As a sensitivity analysis, we estimated the daily transmissibility of the ancestral SARS-CoV-2 virus and each major variant of concern (VOC), using generation intervals, incubation periods, and reporting delays specific to each lineage, and computed rolling cross-correlations between VOC-specific \({R}_{t}\) values and behavioral indicators. Most VOC time series were too short to measure dynamic changes in correlations between \({R}_{t}\) and behavior, likely because VOC-specific analyses could not include the period immediately preceding increases in \({R}_{t}\).

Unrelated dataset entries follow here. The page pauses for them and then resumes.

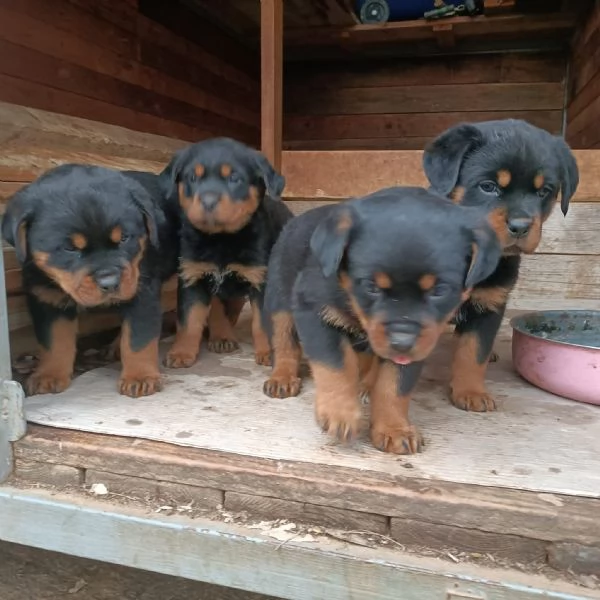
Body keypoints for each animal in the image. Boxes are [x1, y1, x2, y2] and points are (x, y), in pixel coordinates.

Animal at [2, 164, 180, 398]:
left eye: (124, 238)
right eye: (69, 248)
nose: (110, 282)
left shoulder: (142, 291)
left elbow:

Multivariable generalized additive regression models

For each pathogen, we used generalized additive models (GAMs) to measure non-linear relationships between mobility and \({R}_{t}\) and to assess the relative importance of different behavioral indicators in predicting \({R}_{t}\) during key epidemiological timepoints (see Supplementary Methods for specific dates). We used the mgcv R package76 to fit each GAM with a Gamma error distribution and log link. Methodological details are described in the Supplementary Methods.

Ethics oversight

The Seattle Flu Study and Greater Seattle Coronavirus Assessment Network were approved by the Institutional Review Board of the University of Washington (protocols #00006181 and #000010432). At the time of enrollment, participants provided informed consent for the respiratory sample and metadata collection and for the secondary use, banking, and/or future sharing of de-identified data for research purposes. These IRB protocols explicitly approve the use of the surveillance data for secondary research and do not impose restrictions on the specific types of secondary research that can be conducted or the external data sources that can be analyzed in tandem with the surveillance data. In accordance with UW IRB approval, informed consent for residual samples and clinical data collection was waived, as these samples were already collected as part of routine clinical care, and it was not possible to re-contact these individuals. IRB exemption for the use of non-publicly available aggregated respiratory syndromic surveillance data for King County, WA, was approved by the Washington State Institutional Review Board (Exempt Determination #2022-004). The human cellphone mobility data are aggregated and anonymous and were freely available to academic researchers prior to the start of this study; thus, these data do not constitute human subjects research. We did not collect cellphone data from surveillance study participants, and there is no individual-level linkage between the mobility and surveillance datasets. Individual-level linkage between these two datasets is not possible, given that the mobility data are aggregated and anonymous/de-identified. All other data sources pertaining to humans are aggregated, anonymous, and openly available. This study followed the Strengthening the Reporting of Observational Studies in Epidemiology (STROBE) reporting guidelines for cross-sectional studies.

Reporting summary

Further information on research design is available in the Nature Portfolio Reporting Summary linked to this article.